Given the fears of what a second Donald Trump administration will mean for liberal political priorities, one would think that the Supreme Court's rulings limiting executive power should be viewed as a good thing amongst America's liberals.
Surely, they should think it a good thing that Trump's executive agencies will face more scrutiny from the courts when enacting regulations not obviously authorized in statutes passed by Congress. Likewise, Trump haters should seemingly think it a good thing that people charged by independent agencies whose personnel Trump will appoint get the benefit of jury trials.
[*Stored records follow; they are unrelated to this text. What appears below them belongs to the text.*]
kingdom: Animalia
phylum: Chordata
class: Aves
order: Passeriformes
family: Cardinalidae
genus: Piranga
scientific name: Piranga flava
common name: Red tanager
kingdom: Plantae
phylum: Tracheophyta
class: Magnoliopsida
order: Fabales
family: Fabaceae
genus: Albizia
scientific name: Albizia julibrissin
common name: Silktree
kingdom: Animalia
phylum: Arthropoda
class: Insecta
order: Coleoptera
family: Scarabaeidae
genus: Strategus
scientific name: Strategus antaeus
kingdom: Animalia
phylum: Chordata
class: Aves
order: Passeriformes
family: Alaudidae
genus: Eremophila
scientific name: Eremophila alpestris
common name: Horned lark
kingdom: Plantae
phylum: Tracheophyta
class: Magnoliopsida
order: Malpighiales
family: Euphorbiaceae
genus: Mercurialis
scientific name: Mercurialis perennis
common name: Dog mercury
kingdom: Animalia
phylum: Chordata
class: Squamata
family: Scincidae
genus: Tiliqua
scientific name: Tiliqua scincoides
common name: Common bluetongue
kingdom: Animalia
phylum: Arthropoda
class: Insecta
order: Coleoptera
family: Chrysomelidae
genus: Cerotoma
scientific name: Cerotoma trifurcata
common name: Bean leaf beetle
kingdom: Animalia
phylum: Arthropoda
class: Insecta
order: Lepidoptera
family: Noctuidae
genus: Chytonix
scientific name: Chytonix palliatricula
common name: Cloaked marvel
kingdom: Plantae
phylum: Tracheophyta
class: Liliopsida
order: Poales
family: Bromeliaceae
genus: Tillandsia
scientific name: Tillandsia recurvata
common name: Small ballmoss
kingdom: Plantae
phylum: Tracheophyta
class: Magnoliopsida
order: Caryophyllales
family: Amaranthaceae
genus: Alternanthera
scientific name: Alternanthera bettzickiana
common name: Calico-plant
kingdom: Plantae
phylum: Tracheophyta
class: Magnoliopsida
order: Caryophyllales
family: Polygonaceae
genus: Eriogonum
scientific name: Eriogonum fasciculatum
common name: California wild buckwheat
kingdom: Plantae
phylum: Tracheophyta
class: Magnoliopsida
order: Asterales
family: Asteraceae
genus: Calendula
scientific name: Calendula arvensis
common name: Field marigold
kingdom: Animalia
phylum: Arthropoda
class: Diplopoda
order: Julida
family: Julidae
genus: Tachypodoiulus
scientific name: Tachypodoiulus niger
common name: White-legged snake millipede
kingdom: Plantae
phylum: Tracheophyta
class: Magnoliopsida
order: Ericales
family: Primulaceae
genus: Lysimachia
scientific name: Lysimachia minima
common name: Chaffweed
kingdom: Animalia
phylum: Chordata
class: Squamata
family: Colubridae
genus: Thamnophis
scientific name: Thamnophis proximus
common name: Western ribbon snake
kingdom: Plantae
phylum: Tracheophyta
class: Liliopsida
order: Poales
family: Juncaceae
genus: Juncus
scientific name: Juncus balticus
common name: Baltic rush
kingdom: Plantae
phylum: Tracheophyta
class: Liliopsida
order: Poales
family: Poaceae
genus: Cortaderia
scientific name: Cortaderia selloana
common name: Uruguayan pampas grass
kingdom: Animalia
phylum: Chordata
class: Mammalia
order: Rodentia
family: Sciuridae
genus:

This should have been the liberal takeaway from the first Trump administration, but it largely wasn't.
Instead, Democrats went all in on the idea that Trump was an illegitimate president. All they needed to do was organize harder, vote harder, and be more radical until they finally again controlled the White House.
In office, Biden has been willing to stretch his executive power even further by forgiving student loans, prolonging eviction moratoriums, and mandating vaccines for private-sector workers, all without so much as a vote in Congress.
With the reality sinking in that Biden might not be president for much longer, this is looking like a bad strategy.
Libertarians have an easy time accepting limits on executive power. We're never in charge of the federal government, and we don't want it to do much anyway. The rest of the ideological spectrum should embrace the wisdom of this attitude as well, even if they desire a much more active federal government.
Policy wins resulting from unilateral executive action can be just as easily undone by executive action. The more power the president has, the more concerning it becomes when the president is someone you consider to be dangerous, or even unhinged.
All the more reason to limit the powers of the president, even if that means working through Congress and the states to get one's favored policies enacted.
The cases coming out of the Supreme Court will put hard limits on liberals' ability to implement their policy vision through executive agencies. They will also put hard limits on Donald Trump doing the same.
Anyone who wants Biden to win, and watched last night's debate, should see the silver lining there.